I’m gonna switch to talking about my views on code for the rest of this page. If you still wanna hear about me as, like, a person, here’s the most recent AMA I’ve done.
I’m head over heels for software engineering.
That brings with it a couple of things:
- A commitment to rigor. You’ll see that reflected in how I write code and how I write about code. The data science, Android, and iOS posts exemplify this.
- A begrudging determination to make this industry a better place. You’ll see that reflected in posts about management and leadership in tech, as well as in this never-ending series designed to help folks level up as engineers on their own.

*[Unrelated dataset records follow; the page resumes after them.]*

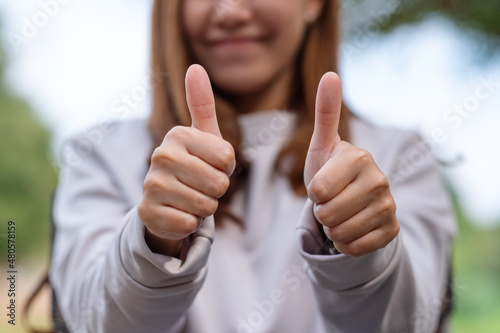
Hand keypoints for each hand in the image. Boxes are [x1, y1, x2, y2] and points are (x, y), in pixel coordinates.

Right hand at [138, 64, 235, 256]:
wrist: (166, 199)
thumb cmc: (194, 164)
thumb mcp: (203, 136)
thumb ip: (202, 103)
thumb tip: (196, 66)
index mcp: (178, 135)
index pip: (227, 158)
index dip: (226, 168)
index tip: (211, 165)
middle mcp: (160, 156)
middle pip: (218, 184)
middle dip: (217, 191)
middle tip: (200, 184)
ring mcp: (151, 185)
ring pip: (205, 206)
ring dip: (204, 208)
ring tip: (190, 197)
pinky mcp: (146, 212)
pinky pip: (188, 224)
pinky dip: (190, 223)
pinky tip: (178, 212)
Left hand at [304, 73, 398, 256]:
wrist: (351, 201)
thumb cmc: (331, 171)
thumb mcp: (322, 144)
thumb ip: (325, 112)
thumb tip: (330, 74)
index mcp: (359, 157)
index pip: (319, 190)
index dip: (314, 192)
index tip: (323, 184)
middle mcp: (379, 179)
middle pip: (328, 214)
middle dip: (321, 212)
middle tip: (331, 201)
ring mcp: (389, 206)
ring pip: (340, 233)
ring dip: (332, 228)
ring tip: (340, 213)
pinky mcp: (392, 230)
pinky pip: (355, 248)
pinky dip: (346, 243)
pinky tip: (352, 227)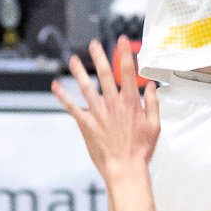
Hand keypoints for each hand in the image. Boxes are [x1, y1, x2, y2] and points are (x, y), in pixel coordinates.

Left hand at [52, 37, 159, 178]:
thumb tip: (150, 87)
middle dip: (100, 56)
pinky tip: (56, 87)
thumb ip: (153, 104)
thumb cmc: (140, 150)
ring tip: (73, 59)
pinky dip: (63, 96)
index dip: (125, 54)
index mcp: (131, 103)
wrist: (125, 168)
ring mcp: (98, 113)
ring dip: (79, 71)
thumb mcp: (155, 125)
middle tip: (94, 44)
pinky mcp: (86, 124)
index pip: (128, 72)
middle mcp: (113, 104)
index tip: (121, 42)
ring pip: (86, 87)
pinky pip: (72, 107)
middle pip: (105, 74)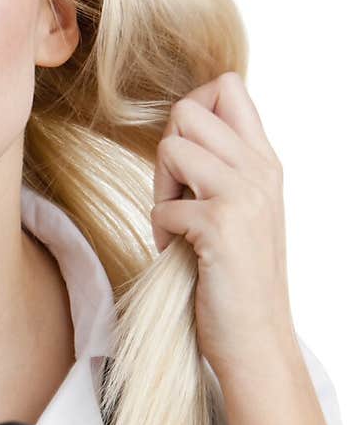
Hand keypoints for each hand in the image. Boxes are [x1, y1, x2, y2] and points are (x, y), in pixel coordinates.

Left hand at [150, 70, 296, 384]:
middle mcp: (260, 170)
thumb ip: (219, 166)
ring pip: (172, 147)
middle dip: (166, 151)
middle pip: (189, 110)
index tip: (186, 157)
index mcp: (265, 161)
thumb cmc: (237, 277)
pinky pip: (163, 204)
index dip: (191, 110)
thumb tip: (178, 127)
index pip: (228, 86)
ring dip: (160, 189)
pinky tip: (176, 253)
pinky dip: (160, 231)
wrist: (256, 337)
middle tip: (174, 196)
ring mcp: (243, 195)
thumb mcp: (240, 209)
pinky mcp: (220, 226)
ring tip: (174, 225)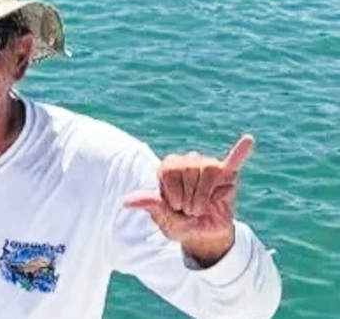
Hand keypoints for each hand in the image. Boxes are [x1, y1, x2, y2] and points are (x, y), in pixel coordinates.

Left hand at [123, 134, 254, 267]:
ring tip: (202, 206)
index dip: (172, 195)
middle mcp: (187, 162)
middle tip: (190, 210)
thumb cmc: (180, 222)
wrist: (204, 235)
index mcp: (167, 168)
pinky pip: (234, 161)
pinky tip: (249, 140)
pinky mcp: (227, 176)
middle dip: (188, 198)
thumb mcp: (162, 217)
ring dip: (204, 197)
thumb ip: (149, 204)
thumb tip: (126, 201)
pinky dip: (240, 152)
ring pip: (207, 172)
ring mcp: (207, 166)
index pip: (167, 171)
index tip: (174, 207)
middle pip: (187, 171)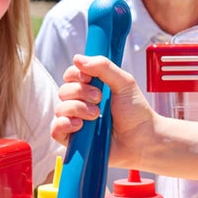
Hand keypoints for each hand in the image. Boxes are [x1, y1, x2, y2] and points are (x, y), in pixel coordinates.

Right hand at [50, 54, 155, 169]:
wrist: (142, 138)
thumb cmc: (136, 112)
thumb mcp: (124, 83)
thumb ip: (103, 67)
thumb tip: (78, 58)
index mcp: (92, 87)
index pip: (71, 75)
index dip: (76, 74)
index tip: (89, 78)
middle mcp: (82, 103)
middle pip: (64, 90)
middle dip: (81, 92)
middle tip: (99, 99)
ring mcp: (77, 120)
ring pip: (60, 109)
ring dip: (77, 109)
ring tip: (96, 115)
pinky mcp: (74, 139)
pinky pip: (56, 130)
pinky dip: (64, 125)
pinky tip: (79, 125)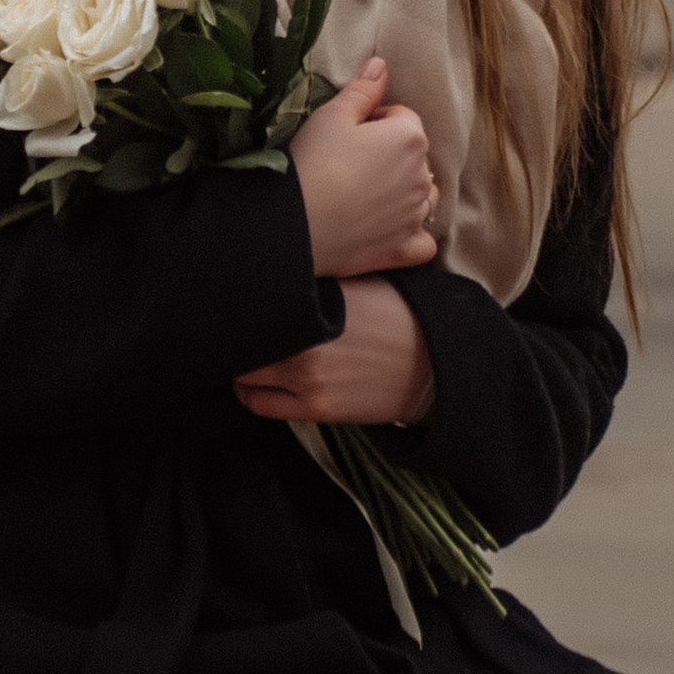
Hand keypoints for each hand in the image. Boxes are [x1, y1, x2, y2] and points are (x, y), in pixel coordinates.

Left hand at [235, 277, 435, 428]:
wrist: (435, 363)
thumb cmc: (398, 313)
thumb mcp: (359, 279)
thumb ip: (316, 276)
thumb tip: (274, 265)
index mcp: (319, 298)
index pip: (257, 297)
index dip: (241, 298)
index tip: (239, 300)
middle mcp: (308, 337)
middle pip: (244, 336)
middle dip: (240, 331)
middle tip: (240, 328)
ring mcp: (309, 376)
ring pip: (243, 373)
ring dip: (242, 363)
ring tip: (252, 354)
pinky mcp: (316, 408)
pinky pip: (259, 404)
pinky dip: (251, 392)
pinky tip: (260, 381)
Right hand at [290, 58, 438, 278]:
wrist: (292, 225)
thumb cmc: (311, 164)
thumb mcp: (331, 116)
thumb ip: (362, 90)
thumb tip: (381, 66)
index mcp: (410, 138)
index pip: (402, 117)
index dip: (373, 122)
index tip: (346, 135)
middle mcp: (422, 177)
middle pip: (414, 157)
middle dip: (389, 156)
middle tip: (347, 165)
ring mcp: (416, 216)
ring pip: (423, 197)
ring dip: (404, 193)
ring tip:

I also keep my instagram public. Major themes: gross post-workout photos, artwork progress pics, and gushing love letters to the city of Chicago.

All of my blog, and any code it references, carries a creative commons ShareAlike license (CC by-SA).
There are basically four terms you can mix and match in a license:
- Attribution (credit the creator—almost all licenses automatically carry this term)
- ShareAlike (anything using this must carry the same license as this does)
- NonCommercial (don’t sell anything using this)
- NoDerivs (don’t adapt, modify, or remix this)
You can quote my stuff and then sell it (multiple people do it), but when you do, please credit me, and your work automatically can also be remixed and sold.